Dass der nachdenkliche polnische Regisseur in einem Interview kurz vorher jedoch selbst seine KonkurrentInnen Alice Rohrwacher (Jahrgang 1982), Ali Abbasi (Jahrgang 1981) und Lukas Dhont (Jahrgang 1991) als „die jungen KollegInnen“ bezeichnet hatte, bringt es ungewollt auf den Punkt: Der namenlose Preis huldigt – jedenfalls wenn man sich seine ProtagonistInnen und Inhalte anschaut – einem eventuell bald vergangenen Europa. Und damit auch einem Kino, das oft nach hinten schaut, das sich lang­samer anderen Sehgewohnheiten annähert, als es müsste, um ­gegen die Fast-Food-Konkurrenz anzu­stinken.

Woran das liegt, fasste der Laudator für den „Besten Film“, der britische Schauspieler Chiwetel Ejiofor, lakonisch zusammen: „European Films are not known for their happy endings.“ Denn an ein zukunftsträchtiges, positiv an einem Strang ziehendes Europa kann momentan wohl kaum jemand glauben.
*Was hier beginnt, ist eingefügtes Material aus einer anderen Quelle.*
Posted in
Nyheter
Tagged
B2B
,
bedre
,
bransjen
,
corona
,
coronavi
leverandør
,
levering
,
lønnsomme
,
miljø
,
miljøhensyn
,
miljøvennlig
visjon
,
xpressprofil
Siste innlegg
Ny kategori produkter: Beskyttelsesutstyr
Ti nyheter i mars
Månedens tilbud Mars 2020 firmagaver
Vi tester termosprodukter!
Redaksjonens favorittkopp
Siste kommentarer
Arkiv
Darin schienen sich die Beteiligten auf der Bühne und davor einig – und thematisierten den traurigen Zustand dennoch selten in ihren Ansprachen.
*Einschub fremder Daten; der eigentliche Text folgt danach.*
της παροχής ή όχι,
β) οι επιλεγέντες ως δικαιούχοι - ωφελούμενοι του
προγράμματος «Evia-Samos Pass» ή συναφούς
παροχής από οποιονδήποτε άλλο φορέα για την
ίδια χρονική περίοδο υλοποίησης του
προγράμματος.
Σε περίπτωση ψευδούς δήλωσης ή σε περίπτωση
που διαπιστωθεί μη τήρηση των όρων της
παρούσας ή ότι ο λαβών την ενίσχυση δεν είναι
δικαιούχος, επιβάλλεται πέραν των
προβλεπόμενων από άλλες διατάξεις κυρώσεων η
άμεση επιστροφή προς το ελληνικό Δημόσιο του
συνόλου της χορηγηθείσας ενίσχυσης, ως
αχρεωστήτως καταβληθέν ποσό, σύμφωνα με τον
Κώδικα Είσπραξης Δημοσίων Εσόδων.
Kaum thematisiert wurden die Entwicklungen um die #MeToo-Bewegung

Zwar wiesen die Vorsitzende des EFA-Boards, Agnieszka Holland, und der Vizevorsitzende Mike Downey in ihren Grußworten einmal mehr auf die beschissene Situation einiger Kollegen wie Oleg Sentsov oder Kirill Serebrennikov hin, die von der Regierung zensiert werden.

Richtig politisch wurde es nicht

Und nicht nur Ralph Fiennes, Träger des Ehrenpreises für „European Achievement in World Cinema“, bedauerte laut und deutlich den Brexit mit all seinen Voraussetzungen und Folgen. Aber viel politischer wurde es nicht. Weder war wie bei früheren Preisverleihungen die Wut der FilmemacherInnen zu spüren, die in ungerechten Verhältnissen feststecken, noch wurde die Relevanz von Sujets wie Gender Diversity oder die Entwicklungen rund um die #MeToo-Bewegung groß thematisiert. Ganz so, als ob Dhonts schöner Film über das Transgender-Mädchen genüge.

Die Versuche der Schauspielerin und Teilzeitmoderatorin Rossy de Palma, die Stimmung aufrechtzuerhalten, waren dennoch recht gelungen. Und immerhin gab es nirgends auch nur die Andeutung einer latent schleimigen Bemerkung über „wunderschöne Frauen“ zu hören, in der sich der Sexismus der Filmbranche so oft zeigte.

Stattdessen blinkten auf der Bühne regelmäßig die Fotos von der Darstellerin Eva Melander auf, die für ihre Leistung im Film „Border“ für die „Beste Hauptrolle“ nominiert war.

In einer unfassbaren Maske ist sie da vom normativen Schönheitsideal meilenweit entfernt – und dennoch so anrührend wie zauberhaft. Vor allem wenn sie die krumme Nase hochzieht und faucht. Mehr wird, wie gesagt, nicht verraten.